Why Aren’t Cities Getting Ready for Autonomous Vehicles?
Self-driving vehicle technology may be coming, but most city leaders aren’t doing much to anticipate our robot-car future, a new study warns.
From the passenger’s perspective, ride-hailing services like Uber and Lyft offer a preview of what self-driving cars are supposed to deliver. You tap the button and summon a vehicle, and it takes you to your pre-entered destination. Yes, there’s a person in there, but now you can opt for a “quiet” ride, silencing the human who just happens to be sitting in the driver’s seat.
In New York City alone, more than than 620,000 daily trips are made like this. And, from what researchers have observed, the external impacts of this surge also hint at what the autonomous future has in store. In exchange for seamless, low-cost, car-based transport, cities across the U.S. are seeing congestion worsening, public transit ridership dipping, and more vehicle-miles wearing down roads—some of the worst-case stuff that futurists predict for when hailing a robo-car is even cheaper and easier.
So, given what they already know, city officials are surely taking steps to steer us away from an all-autonomous gridlocked hellscape—right? Alas, no. According to a new study published in the Journal of the American Planning Association, very few local leaders are working to anticipate the effects of self-driving cars.
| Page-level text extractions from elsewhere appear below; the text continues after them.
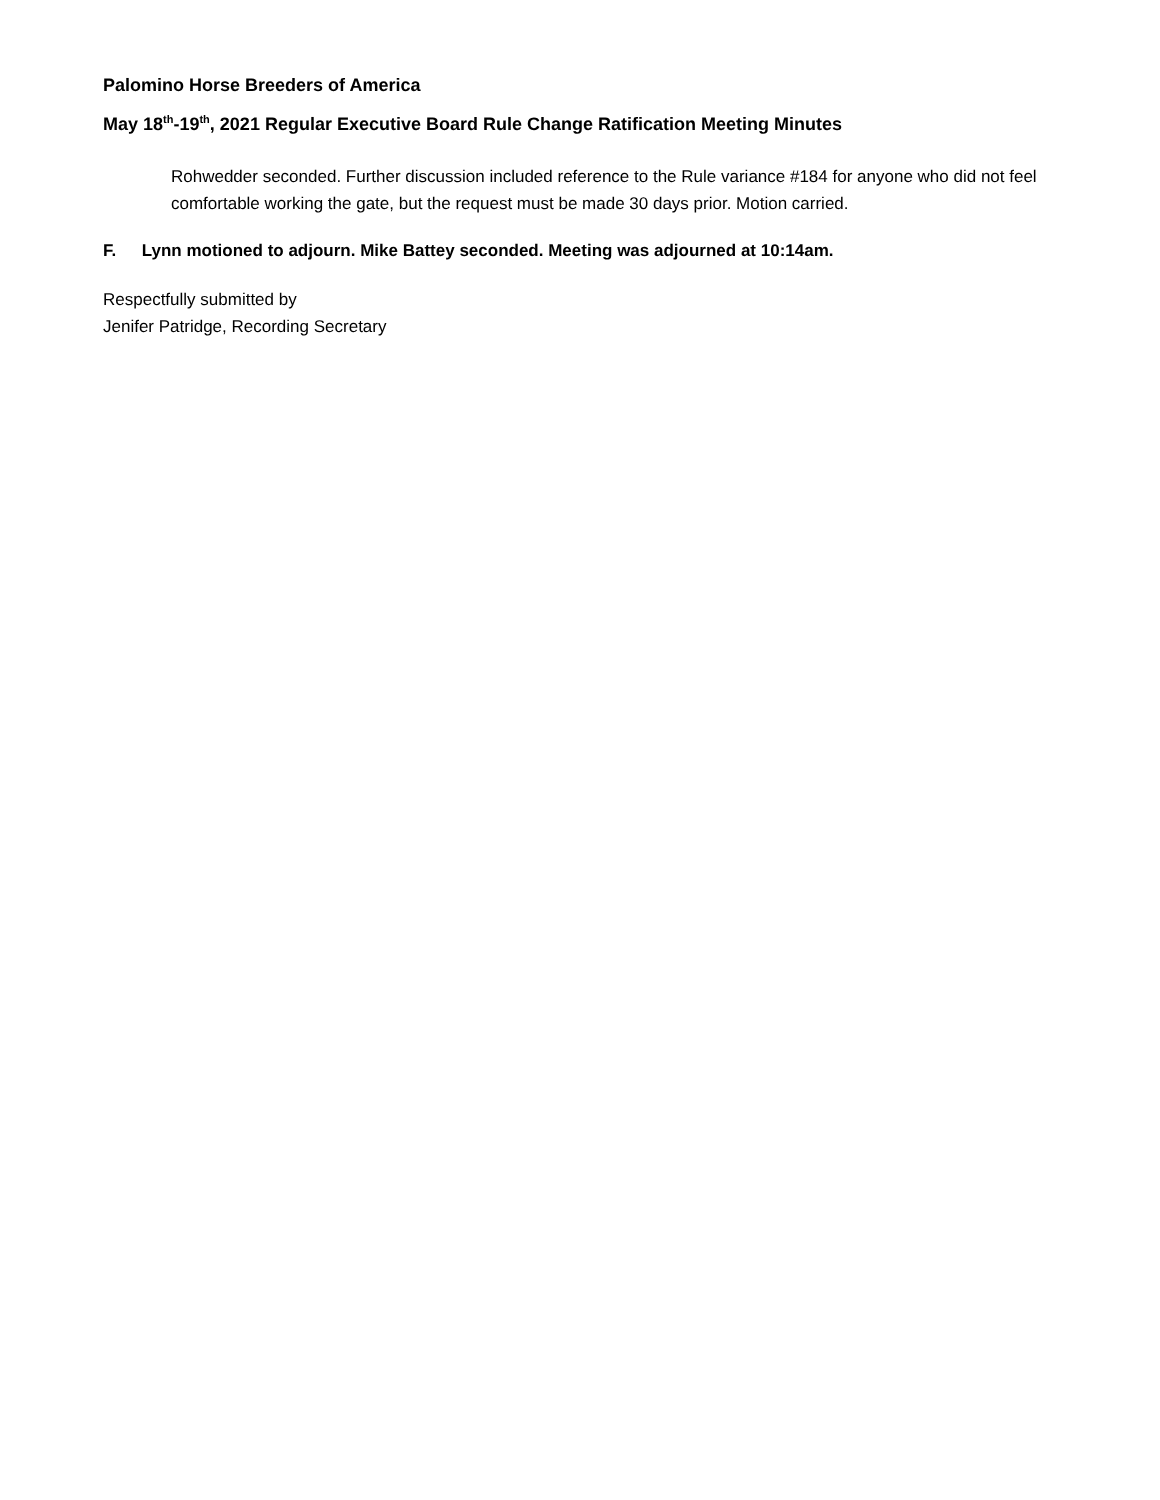Palomino Horse Breeders of America
May 18<sup>th</sup>-19<sup>th</sup>, 2021 Regular Executive Board Rule Change Ratification Meeting Minutes
Rohwedder seconded. Further discussion included reference to the Rule variance #184 for anyone who did not feel comfortable working the gate, but the request must be made 30 days prior. Motion carried.
F. Lynn motioned to adjourn. Mike Battey seconded. Meeting was adjourned at 10:14am.
Respectfully submitted by
Jenifer Patridge, Recording Secretary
And though the arrival of these vehicles en masse could still be decades away, the authors write that now is a rare window of opportunity for cities to write policies that tackle both the unwanted effects of AVs as well as other big civic challenges.
To assess AV preparedness, the authors of the paper, MIT urban planning scholars Anne Hudson, Jinhua Zhao, and Yonah Freemark (who is also an occasional CityLab contributor) surveyed transportation and planning officials in 120 Americans cities (all with populations greater than 100,000 residents), and reviewed the published land use and transportation plans of the 25 largest among them.
Only a tiny fraction of survey respondents said that their town had a “clear plan” for autonomous vehicles, and just 36 percent of the largest cities have general plans that mention AVs. Even fewer, 24 percent, have issued separate strategies for maximizing the possible safety and congestion-easing benefits of self-driving cars.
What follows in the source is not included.